Data provided:
----------

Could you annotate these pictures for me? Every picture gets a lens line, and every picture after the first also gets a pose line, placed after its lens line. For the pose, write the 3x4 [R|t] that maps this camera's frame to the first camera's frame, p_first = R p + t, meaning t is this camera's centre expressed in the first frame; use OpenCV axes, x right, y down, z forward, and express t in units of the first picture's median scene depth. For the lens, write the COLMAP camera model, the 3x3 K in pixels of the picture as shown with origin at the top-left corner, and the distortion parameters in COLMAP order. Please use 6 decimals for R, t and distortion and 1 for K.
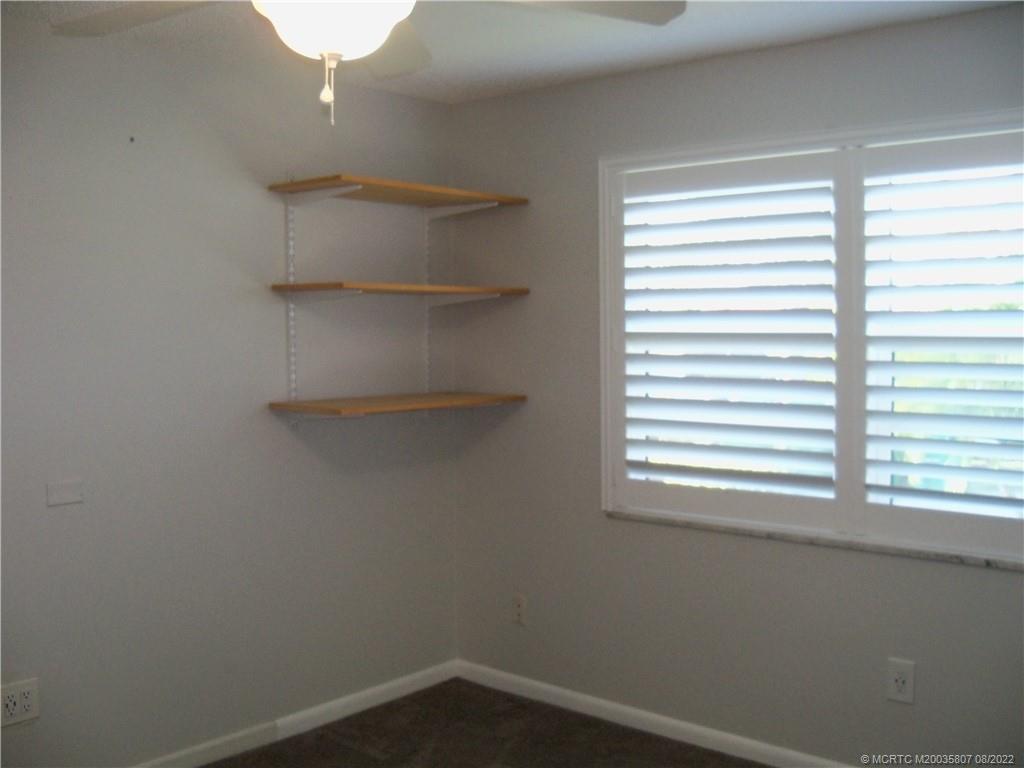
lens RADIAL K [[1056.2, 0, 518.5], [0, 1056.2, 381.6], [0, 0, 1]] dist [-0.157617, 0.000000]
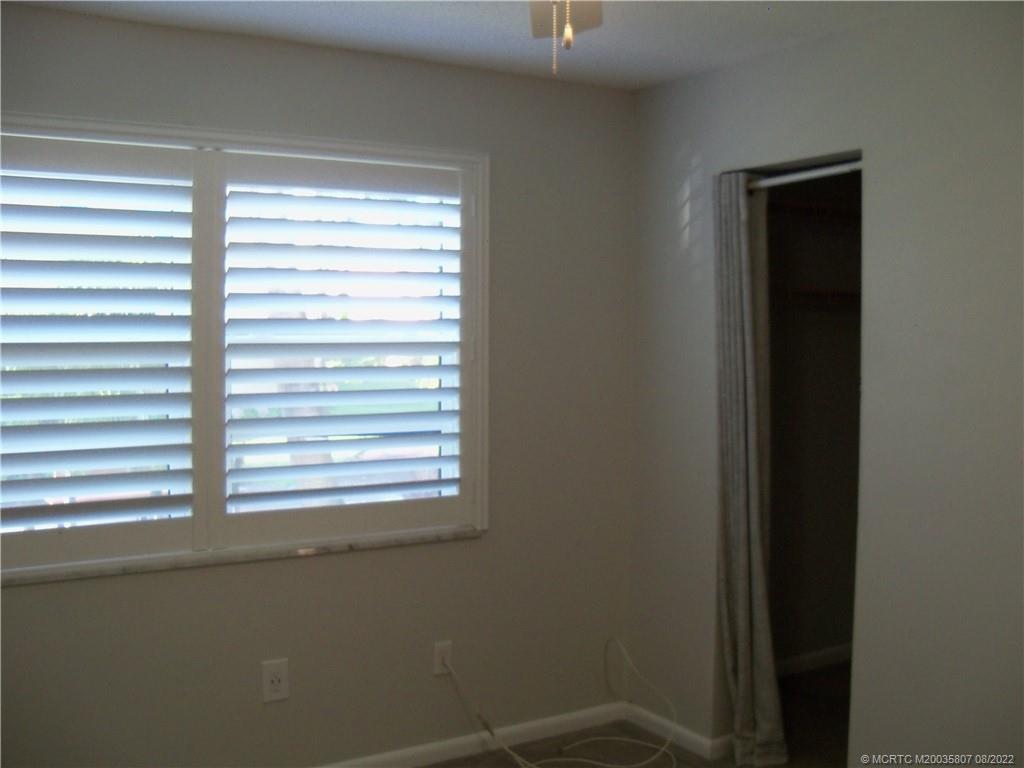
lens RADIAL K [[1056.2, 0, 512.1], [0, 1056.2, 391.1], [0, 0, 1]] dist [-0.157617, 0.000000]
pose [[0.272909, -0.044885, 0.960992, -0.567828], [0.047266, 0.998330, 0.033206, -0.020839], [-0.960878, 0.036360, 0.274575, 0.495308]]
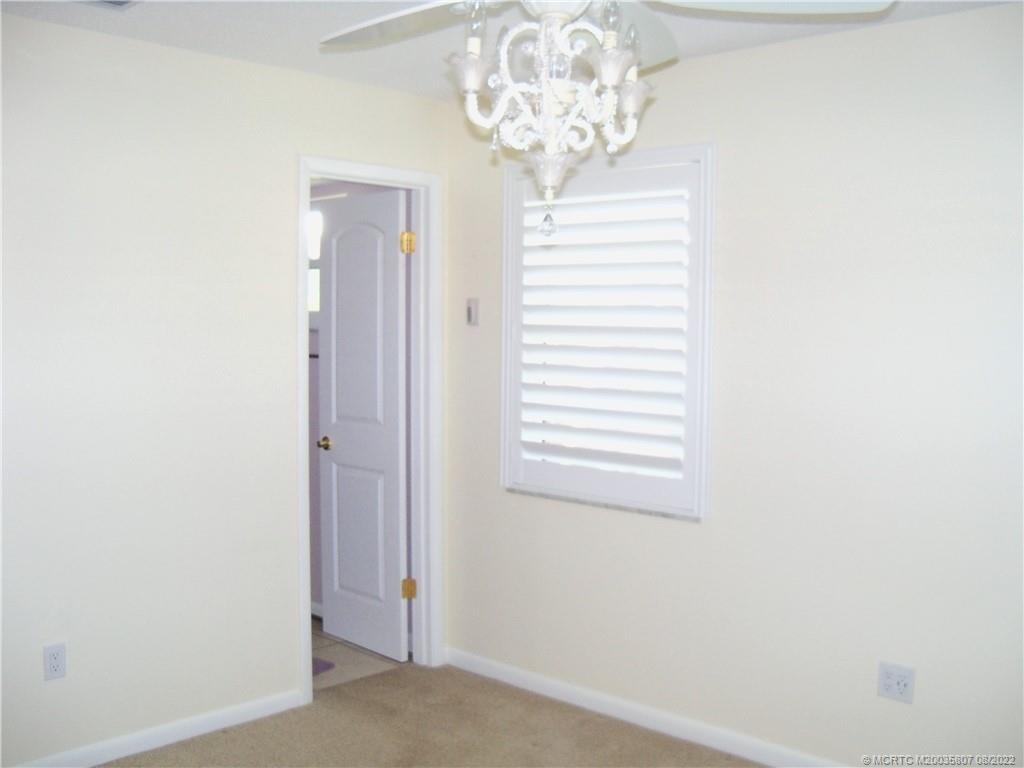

----------

Problem requirements: Rewrite the data above with "lens line" switched to "lens entry", leaving everything else as it is and leaving out the pictures.

Solution to this task:
Could you annotate these pictures for me? Every picture gets a lens entry, and every picture after the first also gets a pose line, placed after its lens entry. For the pose, write the 3x4 [R|t] that maps this camera's frame to the first camera's frame, p_first = R p + t, meaning t is this camera's centre expressed in the first frame; use OpenCV axes, x right, y down, z forward, and express t in units of the first picture's median scene depth. For the lens, write the COLMAP camera model, the 3x3 K in pixels of the picture as shown with origin at the top-left corner, and the distortion parameters in COLMAP order. Please use 6 decimals for R, t and distortion and 1 for K.
lens RADIAL K [[1056.2, 0, 518.5], [0, 1056.2, 381.6], [0, 0, 1]] dist [-0.157617, 0.000000]
lens RADIAL K [[1056.2, 0, 512.1], [0, 1056.2, 391.1], [0, 0, 1]] dist [-0.157617, 0.000000]
pose [[0.272909, -0.044885, 0.960992, -0.567828], [0.047266, 0.998330, 0.033206, -0.020839], [-0.960878, 0.036360, 0.274575, 0.495308]]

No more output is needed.